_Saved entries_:

# # # #

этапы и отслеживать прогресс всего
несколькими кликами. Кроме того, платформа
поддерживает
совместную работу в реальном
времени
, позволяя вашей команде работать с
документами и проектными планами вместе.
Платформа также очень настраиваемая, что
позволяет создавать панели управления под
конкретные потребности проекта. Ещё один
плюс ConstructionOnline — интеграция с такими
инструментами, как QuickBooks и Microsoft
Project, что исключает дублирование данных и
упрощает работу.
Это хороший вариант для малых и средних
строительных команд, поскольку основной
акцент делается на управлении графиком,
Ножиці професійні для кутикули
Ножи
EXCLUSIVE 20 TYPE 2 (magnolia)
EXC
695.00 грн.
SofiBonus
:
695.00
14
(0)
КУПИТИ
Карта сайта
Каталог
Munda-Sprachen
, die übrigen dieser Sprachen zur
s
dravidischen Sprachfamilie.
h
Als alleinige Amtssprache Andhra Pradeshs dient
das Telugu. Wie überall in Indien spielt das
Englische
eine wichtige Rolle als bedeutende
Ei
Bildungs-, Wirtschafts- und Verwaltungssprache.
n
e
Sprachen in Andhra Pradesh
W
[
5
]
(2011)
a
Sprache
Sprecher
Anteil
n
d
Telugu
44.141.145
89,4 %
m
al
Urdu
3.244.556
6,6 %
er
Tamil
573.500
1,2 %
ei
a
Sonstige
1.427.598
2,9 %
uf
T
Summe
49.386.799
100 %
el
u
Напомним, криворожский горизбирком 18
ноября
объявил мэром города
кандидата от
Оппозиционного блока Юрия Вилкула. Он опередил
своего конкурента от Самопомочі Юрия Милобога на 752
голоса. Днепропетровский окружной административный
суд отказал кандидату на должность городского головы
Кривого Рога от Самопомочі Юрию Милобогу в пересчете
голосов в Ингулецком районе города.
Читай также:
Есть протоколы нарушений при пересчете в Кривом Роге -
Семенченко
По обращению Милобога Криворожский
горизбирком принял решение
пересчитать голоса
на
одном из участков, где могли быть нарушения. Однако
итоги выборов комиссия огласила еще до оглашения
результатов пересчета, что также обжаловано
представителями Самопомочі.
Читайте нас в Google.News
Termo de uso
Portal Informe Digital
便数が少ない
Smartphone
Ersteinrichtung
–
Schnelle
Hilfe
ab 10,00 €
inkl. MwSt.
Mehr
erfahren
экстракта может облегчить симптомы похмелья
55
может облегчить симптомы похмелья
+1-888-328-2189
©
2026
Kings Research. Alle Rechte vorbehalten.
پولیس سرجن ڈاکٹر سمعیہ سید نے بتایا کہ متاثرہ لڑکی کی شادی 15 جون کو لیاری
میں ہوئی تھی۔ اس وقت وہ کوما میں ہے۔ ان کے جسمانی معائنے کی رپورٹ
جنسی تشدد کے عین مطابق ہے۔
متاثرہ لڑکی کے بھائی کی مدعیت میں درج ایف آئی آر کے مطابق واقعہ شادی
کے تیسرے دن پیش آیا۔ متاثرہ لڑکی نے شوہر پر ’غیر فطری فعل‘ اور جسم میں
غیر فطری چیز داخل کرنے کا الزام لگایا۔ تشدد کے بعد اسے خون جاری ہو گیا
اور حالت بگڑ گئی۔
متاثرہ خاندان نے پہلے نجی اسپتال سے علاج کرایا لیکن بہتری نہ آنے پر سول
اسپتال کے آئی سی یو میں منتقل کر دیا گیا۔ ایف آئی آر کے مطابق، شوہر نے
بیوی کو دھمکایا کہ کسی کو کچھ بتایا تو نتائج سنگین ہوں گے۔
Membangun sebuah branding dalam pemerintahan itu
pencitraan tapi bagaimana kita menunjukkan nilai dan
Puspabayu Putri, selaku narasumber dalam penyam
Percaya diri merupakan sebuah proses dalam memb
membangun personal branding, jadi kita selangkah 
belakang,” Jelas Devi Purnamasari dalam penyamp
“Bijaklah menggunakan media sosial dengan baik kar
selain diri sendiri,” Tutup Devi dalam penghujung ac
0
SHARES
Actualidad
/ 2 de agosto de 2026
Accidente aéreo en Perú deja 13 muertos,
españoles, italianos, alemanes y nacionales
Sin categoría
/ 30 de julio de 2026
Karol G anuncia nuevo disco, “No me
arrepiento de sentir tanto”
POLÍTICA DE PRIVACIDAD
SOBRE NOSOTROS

# # # #

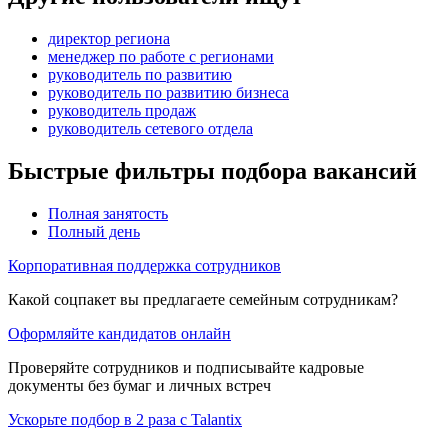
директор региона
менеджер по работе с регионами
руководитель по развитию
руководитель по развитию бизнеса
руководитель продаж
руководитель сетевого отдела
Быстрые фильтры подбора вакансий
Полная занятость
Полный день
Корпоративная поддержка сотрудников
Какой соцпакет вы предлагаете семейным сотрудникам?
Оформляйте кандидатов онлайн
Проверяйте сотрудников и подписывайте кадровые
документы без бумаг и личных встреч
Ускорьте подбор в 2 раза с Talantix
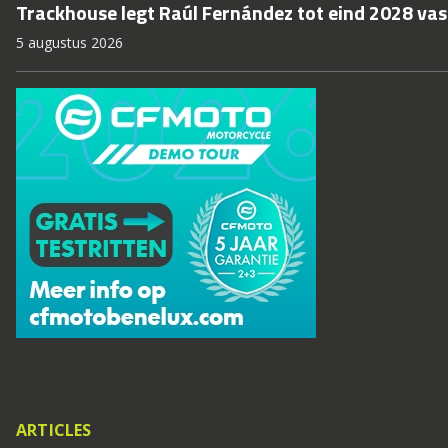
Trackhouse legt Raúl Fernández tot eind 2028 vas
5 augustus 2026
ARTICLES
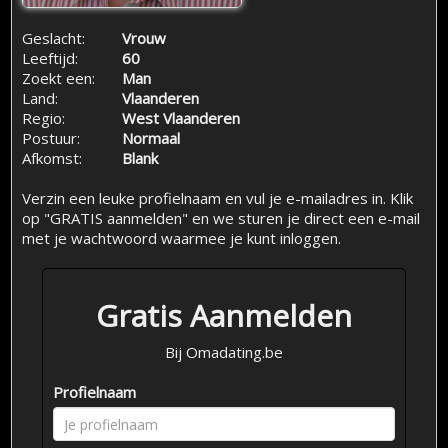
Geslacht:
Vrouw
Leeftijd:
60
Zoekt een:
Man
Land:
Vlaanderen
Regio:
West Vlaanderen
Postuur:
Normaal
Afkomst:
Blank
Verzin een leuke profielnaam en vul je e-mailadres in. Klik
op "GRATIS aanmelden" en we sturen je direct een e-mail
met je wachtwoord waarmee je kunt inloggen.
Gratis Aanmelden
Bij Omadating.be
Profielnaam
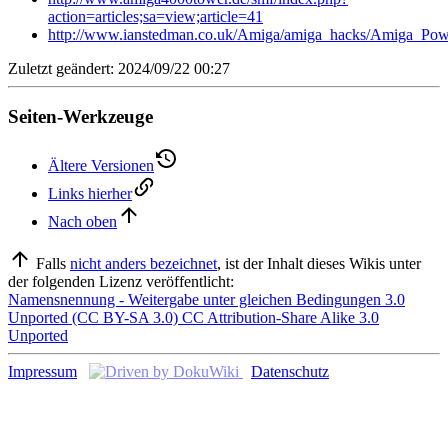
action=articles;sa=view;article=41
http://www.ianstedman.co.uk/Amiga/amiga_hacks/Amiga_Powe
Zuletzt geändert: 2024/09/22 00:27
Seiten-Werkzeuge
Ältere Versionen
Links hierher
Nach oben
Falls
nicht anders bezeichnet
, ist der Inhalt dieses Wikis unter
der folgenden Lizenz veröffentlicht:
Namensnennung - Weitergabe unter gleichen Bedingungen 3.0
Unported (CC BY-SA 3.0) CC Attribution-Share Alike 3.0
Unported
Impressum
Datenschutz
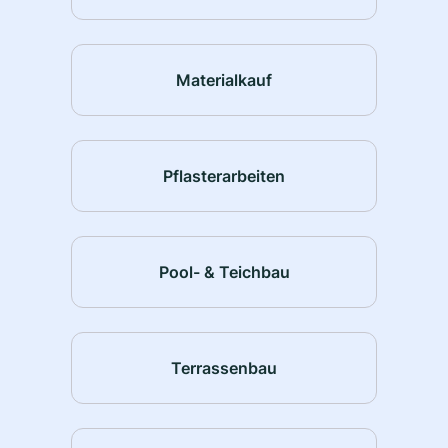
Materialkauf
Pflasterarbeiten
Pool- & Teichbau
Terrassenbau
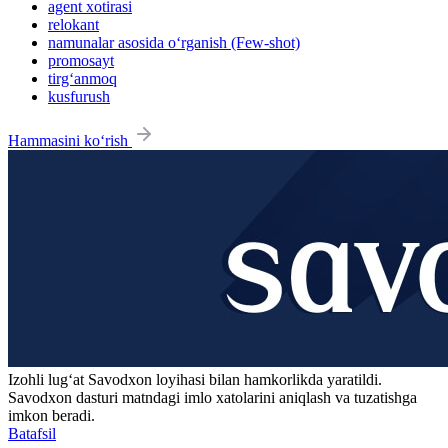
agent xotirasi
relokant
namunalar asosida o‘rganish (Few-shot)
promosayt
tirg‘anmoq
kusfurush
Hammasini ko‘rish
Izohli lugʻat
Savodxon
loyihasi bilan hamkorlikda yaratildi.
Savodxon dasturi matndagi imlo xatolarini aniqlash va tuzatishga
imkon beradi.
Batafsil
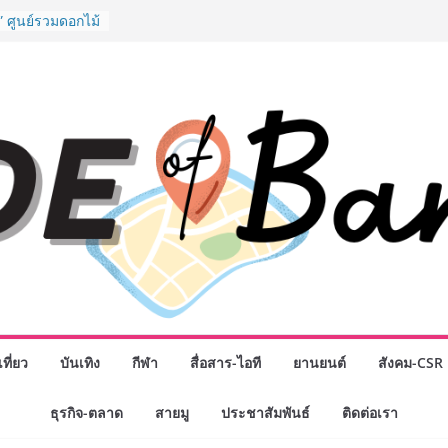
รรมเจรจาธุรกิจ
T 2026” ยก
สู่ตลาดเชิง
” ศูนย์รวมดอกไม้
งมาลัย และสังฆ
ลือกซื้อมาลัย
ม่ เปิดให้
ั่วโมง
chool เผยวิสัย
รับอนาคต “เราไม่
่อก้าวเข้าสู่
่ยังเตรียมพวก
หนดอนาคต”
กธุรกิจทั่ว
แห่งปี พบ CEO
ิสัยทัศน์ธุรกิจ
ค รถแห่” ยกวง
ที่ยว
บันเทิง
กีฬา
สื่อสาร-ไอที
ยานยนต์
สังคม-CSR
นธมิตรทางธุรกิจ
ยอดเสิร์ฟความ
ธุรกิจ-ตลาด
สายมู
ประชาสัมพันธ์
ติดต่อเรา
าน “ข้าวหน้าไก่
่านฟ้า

# # # #

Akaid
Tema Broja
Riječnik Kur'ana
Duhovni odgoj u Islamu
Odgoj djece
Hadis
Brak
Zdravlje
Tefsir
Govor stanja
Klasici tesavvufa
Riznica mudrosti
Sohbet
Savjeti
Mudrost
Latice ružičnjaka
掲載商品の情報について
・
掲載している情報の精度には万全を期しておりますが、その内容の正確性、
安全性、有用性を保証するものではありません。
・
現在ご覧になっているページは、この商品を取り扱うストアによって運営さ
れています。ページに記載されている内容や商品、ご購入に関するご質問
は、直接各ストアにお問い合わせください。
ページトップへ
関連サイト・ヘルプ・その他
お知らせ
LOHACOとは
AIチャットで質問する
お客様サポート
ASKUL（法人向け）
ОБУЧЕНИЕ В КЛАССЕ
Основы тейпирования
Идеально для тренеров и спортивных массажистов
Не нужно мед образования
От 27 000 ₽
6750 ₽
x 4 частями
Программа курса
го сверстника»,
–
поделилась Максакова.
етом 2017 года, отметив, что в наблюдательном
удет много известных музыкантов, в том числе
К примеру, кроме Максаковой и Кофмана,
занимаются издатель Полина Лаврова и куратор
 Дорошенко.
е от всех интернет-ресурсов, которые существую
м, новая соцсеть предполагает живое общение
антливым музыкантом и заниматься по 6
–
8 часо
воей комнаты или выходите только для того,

# # # #

_TASK INSTRUCTIONS_: Repeat the lines of the listing from the line with "директор региона" to the line with "Какой соцпакет вы", both included, without any changes.

_EXERCISE OUTPUT_:
директор региона
менеджер по работе с регионами
руководитель по развитию
руководитель по развитию бизнеса
руководитель продаж
руководитель сетевого отдела
Быстрые фильтры подбора вакансий
Полная занятость
Полный день
Корпоративная поддержка сотрудников
Какой соцпакет вы предлагаете семейным сотрудникам?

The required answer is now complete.